P2: Interpretation of gravity and gravity changes in light of uplift processes

Supervisors

Prof. Roland Pail, Prof. Hans-Peter Bunge

Advisors (int.)

Prof. Martin Werner (TUM)

Advisors (ext.)

Dr. Sia Ghelichkhan (ANU Canberra)

Description

Static and temporal gravity models reflect mass distribution and mass transport processes in the Earth system, and therefore, they are important constraints for geodynamic models (PC IV). Global and regional gravity models will be determined from past and current satellite gravity data and complementary ground data. From combined static gravity field models, which will be computed rigorously (based on the solution of fully occupied normal equation matrices) applying high-performance computing techniques, specific fingerprints of the plate, plume and isostatic mode will be derived. They also represent important constraints for modelling dynamic topography. Geoid trends reflect signatures of all three uplift modes. Measured trends can be used as important constraint for their modelling.
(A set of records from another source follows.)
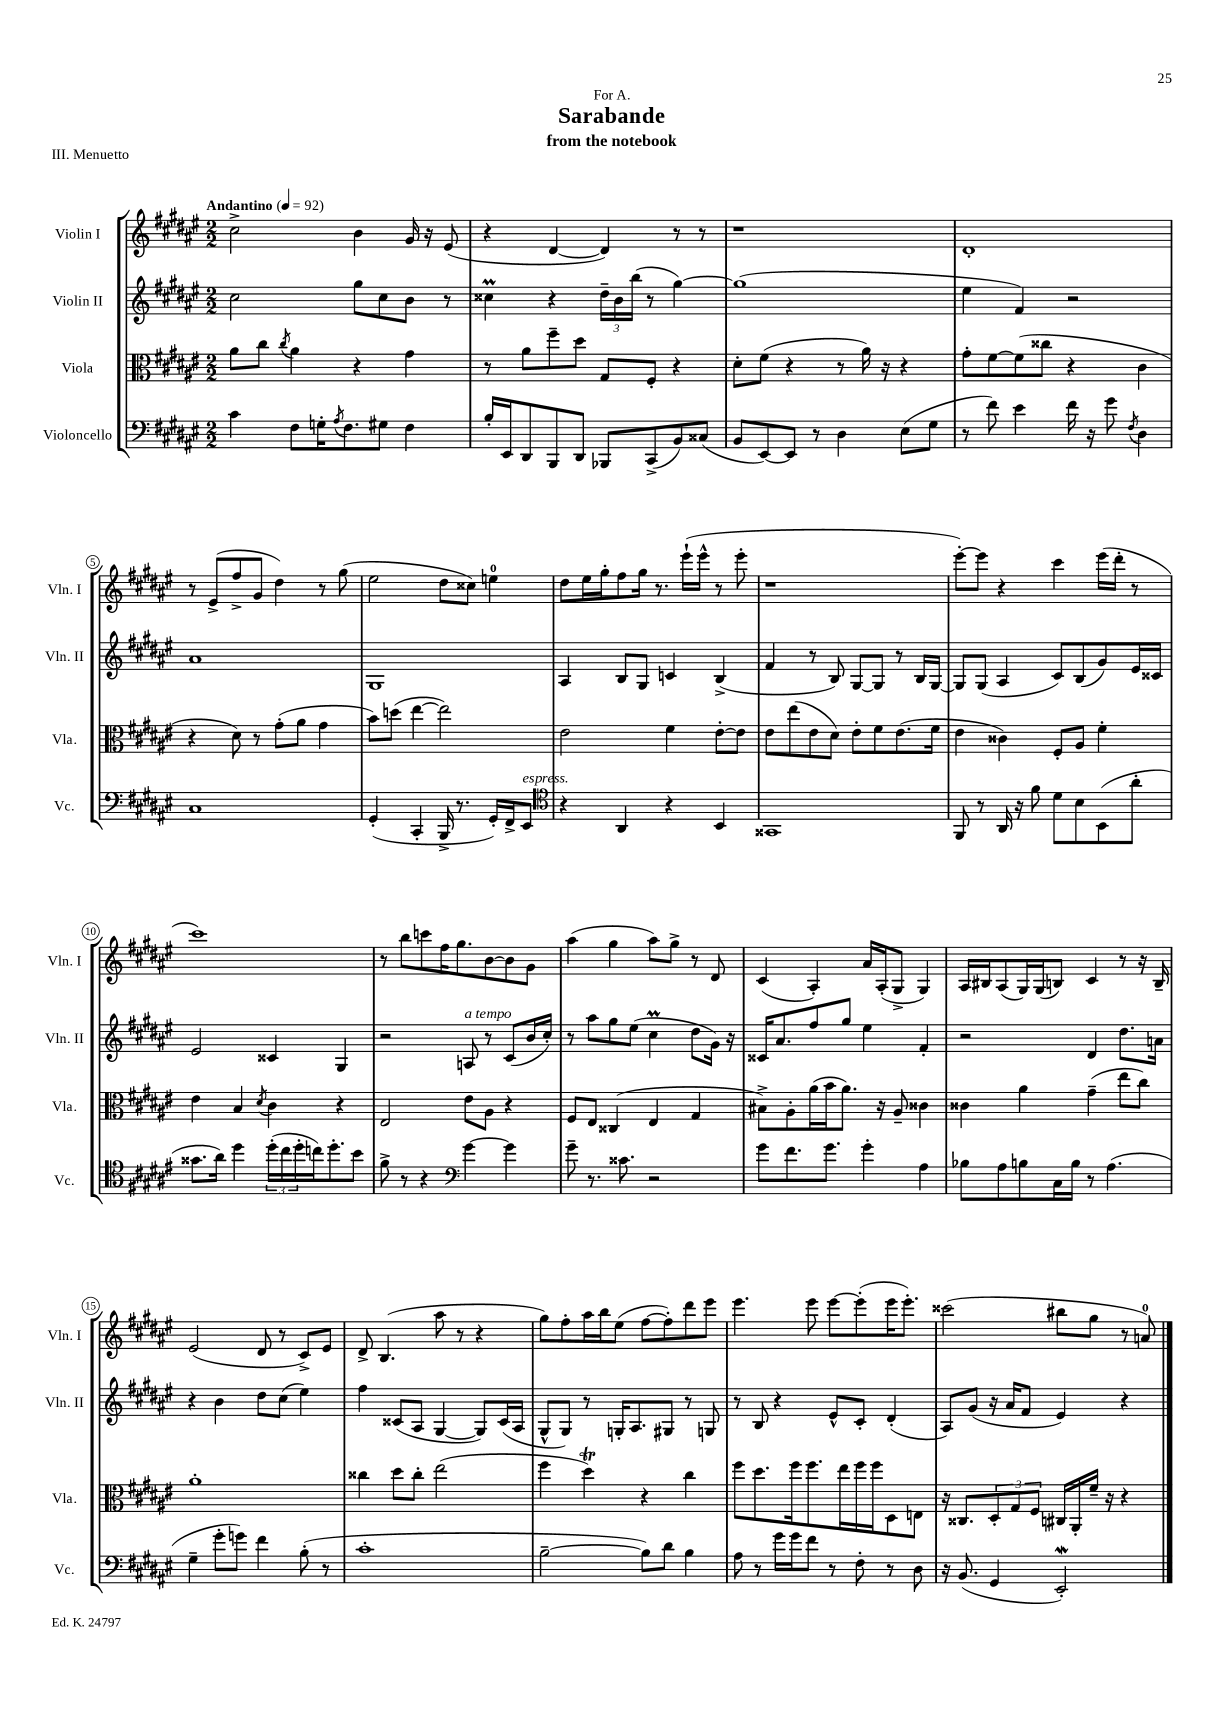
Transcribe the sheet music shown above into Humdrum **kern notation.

**kern	**kern	**kern	**kern
*staff4	*staff3	*staff2	*staff1
*clefF4	*clefC3	*clefG2	*clefG2
*k[f#c#g#d#a#e#]	*k[f#c#g#d#a#e#]	*k[f#c#g#d#a#e#]	*k[f#c#g#d#a#e#]
*M2/2	*M2/2	*M2/2	*M2/2
*MM92	*MM92	*MM92	*MM92
4c#\	8a#\L	2cc#\	2cc#^\
.	8cc#\J	.	.
.	8qcc#/	.	.
8F#\L	4a#\	.	.
16G'\K	.	.	.
8qA#/	.	.	.
8.F#\	.	.	.
.	4r	8gg#\L	4b\
8G#\J	.	8cc#\	.
4F#\	4g#\	8b\J	16g#/
.	.	.	16r
.	.	8r	(8e#/
=	=	=	=
16B'/LL	8r	4cc##\	4r
16EE#/J	.	.	.
8DD#/	8a#\L	.	.
8BBB/	8ff#~\	4r	[4d#/
8DD#/J	8dd#\J	.	.
8BBB-/L	8G#/L	24dd#~\LL	4d#/])
.	.	24b\	.
.	.	(24bb\JJ	.
(8CC#^/	8F#'/J	8r	.
8BB/)	4r	[4gg#\)	8r
(8C##/J	.	.	8r
=	=	=	=
8BB/L	8d#'\L	(1gg#]	1r
[8EE#/)	(8f#\J	.	.
8EE#/]J	4r	.	.
8r	.	.	.
4D#\	8r	.	.
.	16a#\)	.	.
.	16r	.	.
(8E#\L	4r	.	.
8G#\J	.	.	.
=	=	=	=
8r	8g#'\L	4ee#\	1d#'
8f#\)	[8f#\	.	.
4e#\	(8f#\]	4f#/)	.
.	8cc##\J	.	.
16f#\	4r	2r	.
16r	.	.	.
8g#\	.	.	.
8qF#/	.	.	.
4D#\	4c#\	.	.
=	=	=	=
1C#	4r	1a#	8r
.	.	.	(8e#^/L
.	8d#\)	.	8ff#^/
.	8r	.	8g#/J
.	(8g#'\L	.	4dd#\)
.	8a#\J	.	.
.	4g#\	.	8r
.	.	.	(8gg#\
=	=	=	=
(4GG#'/	8b\L)	1G#	2ee#\
.	(8dd\J	.	.
4CC#'/	[4ee#\	.	.
16BBB^/	2ee#\])	.	8dd#\L
8.r	.	.	.
.	.	.	8cc##\J)
16GG#'/LL)	.	.	4ee\
16FF#^/J	.	.	.
8EE#/J	.	.	.
=	=	=	=
*clefC4	*	*	*
4r	2e#\	4A#/	8dd#\L
.	.	.	16ee#\L
.	.	.	16gg#'\J
4AA#/	.	8B/L	8ff#\
.	.	8G#/J	16gg#\Jk
.	.	.	8.r
4r	4f#\	4c/	.
.	.	.	(16eee#`\LL
.	.	.	16eee#^^\JJ
4BB/	[8e#'\L	(4B^/	8r
.	8e#\]J	.	8eee#'\
=	=	=	=
1GG##	8e#\L	4f#/	1r
.	(8ee#\	.	.
.	8e#\	8r	.
.	8d#\J)	8B/)	.
.	8e#'\L	[8G#/L	.
.	8f#\	8G#/]J	.
.	(8.e#\	8r	.
.	.	16B/LL	.
.	16f#\Jk	[16G#/JJ	.
=	=	=	=
8FF#/	4e#\	8G#/]L	[8eee#'\L)
8r	.	(8G#/J	8eee#\]J
16AA#/	4c##\)	4A#/	4r
16r	.	.	.
8f#\	.	.	.
8d#\L	8F#'/L	8c#/L)	4ccc#\
8B\	8A#/J	(8B/	.
(8BB\	4f#'\	8g#/)	(16eee#\LL
.	.	.	16ddd#'\JJ
8a#'\J	.	16e#/L	8r
.	.	16c##/JJ	.
=	=	=	=
8.g##\L	4e#\	2e#/	1ccc#)
16a#\Jk)	.	.	.
4dd#\	4B/	.	.
.	8qd#/	.	.
(24dd#'\LL	4c#\	4c##/	.
24cc#\	.	.	.
24dd#'\	.	.	.
16cc\J)	.	.	.
8.dd#'\	.	.	.
.	4r	4G#/	.
8b\J	.	.	.
=	=	=	=
8f#^\	2E#/	2r	8r
8r	.	.	8bb\L
4r	.	.	8ccc\
.	.	.	16ff#\K
.	.	.	8.gg#\
*clefF4	*	*	*
[4g#\	8e#\L	8A/	.
.	8A#\J	8r	[8b\
4g#\]	4r	(8c#/L	8b\]
.	.	16b/L	8g#\J
.	.	16cc#'/JJ)	.
=	=	=	=
8g#~\	8F#/L	8r	(4aa#\
8.r	8E#/J	8aa#\L	.
.	(4C##/	8gg#\	4gg#\
8.c##\	.	.	.
.	.	(8ee#\J	.
2r	4E#/	4cc#\	8aa#\L)
.	.	.	8gg#^\J
.	4G#/	8dd#\L	8r
.	.	16g#\Jk)	8d#/
.	.	16r	.
=	=	=	=
8g#\L	8B#^\L)	16c##/LK	(4c#/
.	.	8.a#/	.
8.f#\	8A#'\	.	.
.	(16a#\L	8ff#/	4A#'/)
8.g#\J	16b\J	.	.
.	8.a#\J)	8gg#/J	.
4g#'\	.	4ee#\	16a#/LL
.	16r	.	(16A#'/J
.	8A#~/	.	8G#^/J
4A#\	4c##\	4f#'/	4G#/)
=	=	=	=
8B-\L	4c##\	2r	16A#/LL
.	.	.	16B#/J
8A#\	.	.	(8A#/
8B\	4a#\	.	16G#/L)
.	.	.	(16G#/J
16C#\L	.	.	8B/J)
16B\JJ	.	.	.
8r	(4g#~\	4d#/	4c#/
(4.A#\	.	.	.
.	8ee#\L	8.dd#\L	8r
.	8cc#\J)	.	16r
.	.	16a\Jk	16B~/
=	=	=	=
4G#~\	1a#'	4r	(2e#/
8g#'\L	.	4b\	.
8g\J)	.	.	.
4f#\	.	8dd#\L	8d#/
.	.	(8cc#\J	8r
(8B'\	.	4ee#\)	8c#^/L)
8r	.	.	8e#/J
=	=	=	=
1c#'	4cc##\	4ff#\	8d#^/
.	.	.	(4.B/
.	8dd#\L	(8c##/L	.
.	8cc##'\J	8A#/J	.
.	(2ee#\	[4G#/	8aa#\
.	.	.	8r
.	.	8G#/]L)	4r
.	.	(16c##/L	.
.	.	16A#/JJ	.
=	=	=	=
[2B~\	4ff#\	8G#^^/L	8gg#\L)
.	.	8G#/J)	8ff#'\
.	4dd#\)	8r	16aa#\L
.	.	.	16bb\J
.	.	16G'/LK	(8ee#\J
.	.	8.A#/	.
8B\]L)	4r	.	[8ff#\L
8d#\J	.	8G#/J	8ff#'\])
4B\	4cc#\	8r	8ddd#\
.	.	8G/	8eee#\J
=	=	=	=
8A#\	8ff#\L	8r	4.eee#\
8r	8.dd#\	8B/	.
16g#\LL	.	4r	.
16g#\J	16ff#\k	.	.
8f#\J	8.ff#\	.	8eee#\
8r	.	8e#^^/L	[8eee#\L
.	16ee#\L	.	.
8F#'\	16ff#\	8c#'/J	(8eee#'\]
.	16ff#\J	.	.
8r	8D#\	(4d#'/	16eee#\K
.	.	.	8.eee#'\J)
8D#\	8E\J	.	.
=	=	=	=
16r	16r	8A#/L)	(2ccc##\
(8.BB/	8.C##/L	.	.
.	.	(8g#/J	.
4GG#/	12D#'/	16r	.
.	.	16a#/LK	.
.	12G#/	.	.
.	.	8f#/J	.
.	12F#/J	.	.
2EE#'/)	16C#/LL	4e#/)	8bb#\L
.	16AA#'/	.	.
.	16f#~/JJ	.	8gg#\J
.	16r	.	.
.	4r	4r	8r
.	.	.	8a/)
==	==	==	==
*-	*-	*-	*-
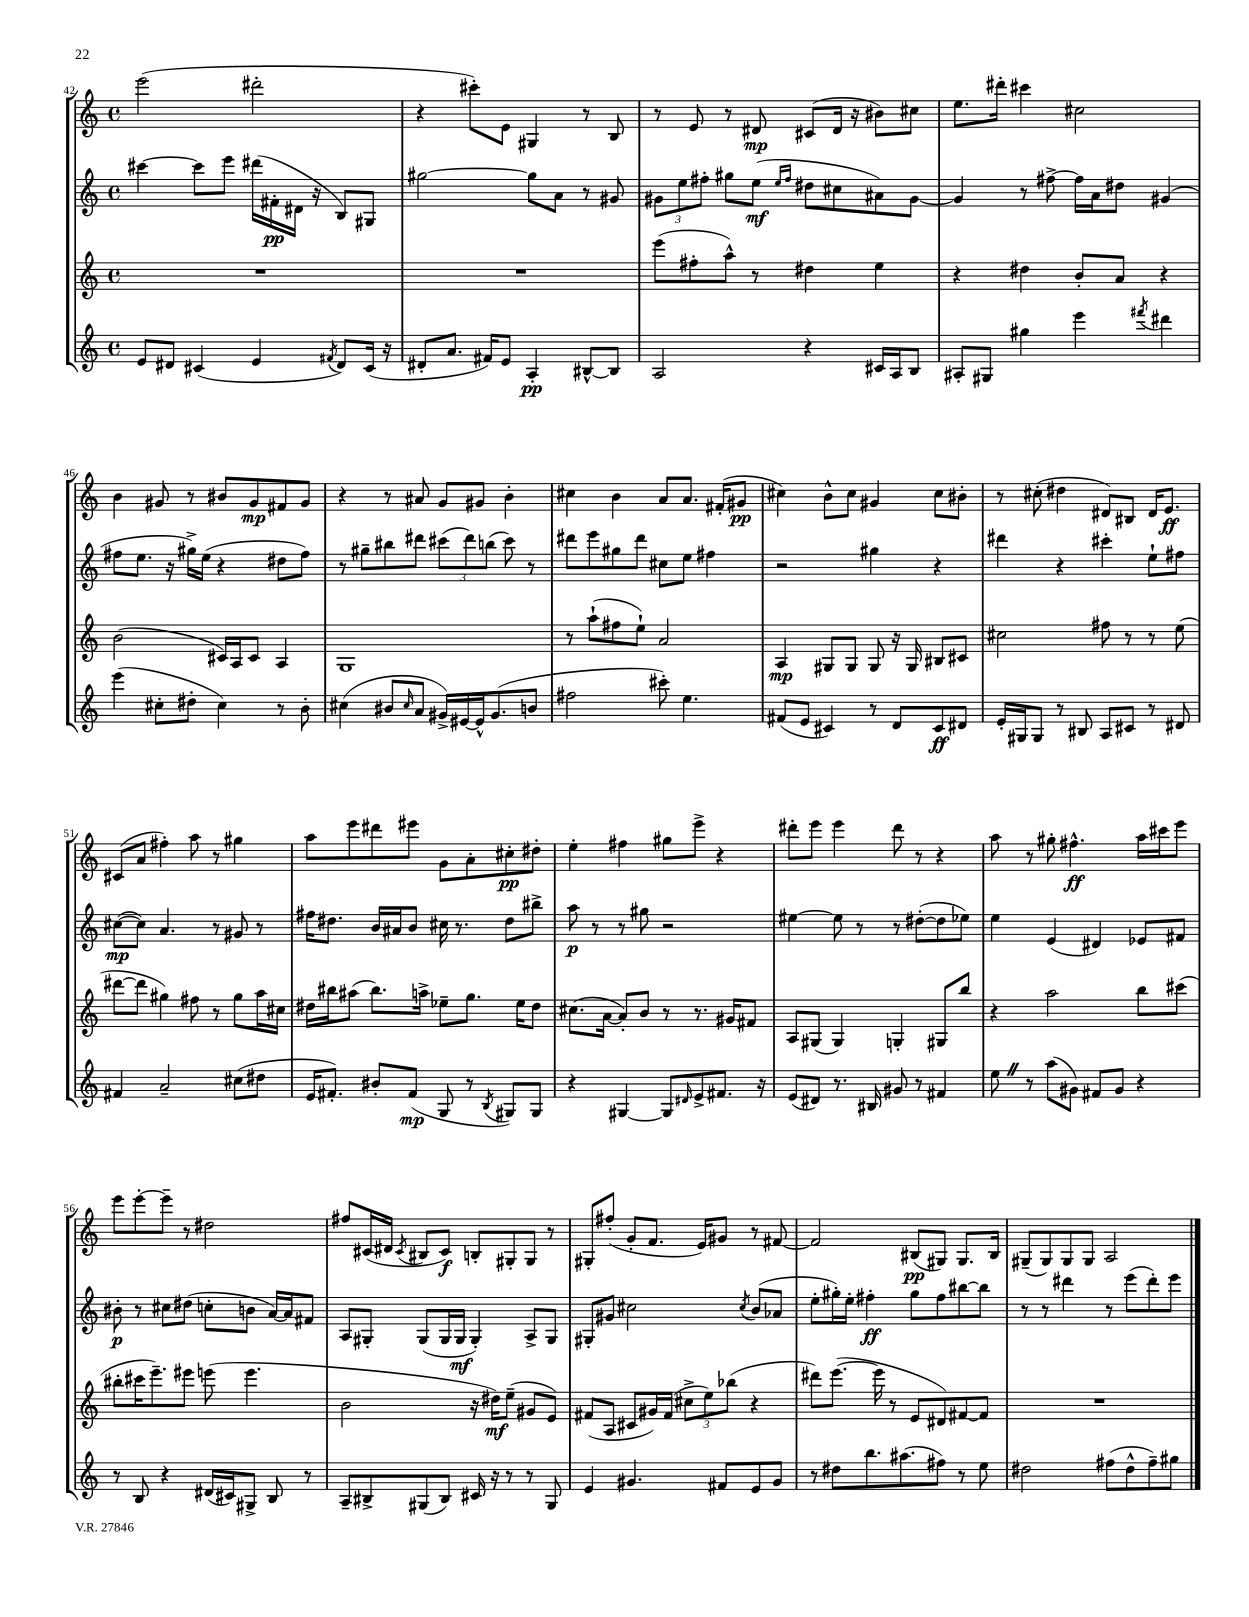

One of the greatest methodological challenges is the separation of very strong near-surface signals (related to processes of land hydrology, cryosphere, atmosphere and ocean) from rather weak mantle signals, which, however, might be distinguished by their space-time behavior. We will investigate and adapt modern algorithms of machine-learning to encounter this challenge. As a starting point we will start with standard models of computer vision and will study their performance in an end-to-end simulation environment. In order to properly consider the time behavior, we will investigate Bayesian structural time series models and adapt them to our purpose. By this, for the first time deep-learning algorithms will be applied to tackle the separation problem.

Main objectives

  • Computation of combined static geoid models incl. realistic error estimates in terms of variance-covariance matrices as constraints for modelling dynamic topography
  • Determination of contemporary geoid rates and error estimates from current satellite gravity mission data
  • Projection of achievable performance of future double-pair satellite missions, which are expected in the upcoming years
  • Separation of near-surface signals from mantle signals by means of pattern recognition algorithms and machine-learning techniques

RTG coupling

Input:

  • Satellite and ground gravity data (with special focus on test areas)
  • Predicted geoid rates from adjoint geodynamic model (P6) as input for full-fledged end-to-end simulation studies
  • Geometric change rates from P1P3 and P4 as prior and complementary information on uplift processes
  • Requirement from P9 regarding uncertainty quantification

Output:

  • Combined static gravity field models tailored to test areas (P1P8P10), including uncertainty quantification (P9).
  • Geoid rates from temporal gravity models (P1P4, P8, P10) including uncertainty quantification (P9).
  • Predicted geoid rates from future gravity field missions (to P1) including uncertainty quantification (P9).
  • Spatial patterns related to plume, plate and isostatic mode (all other Ps).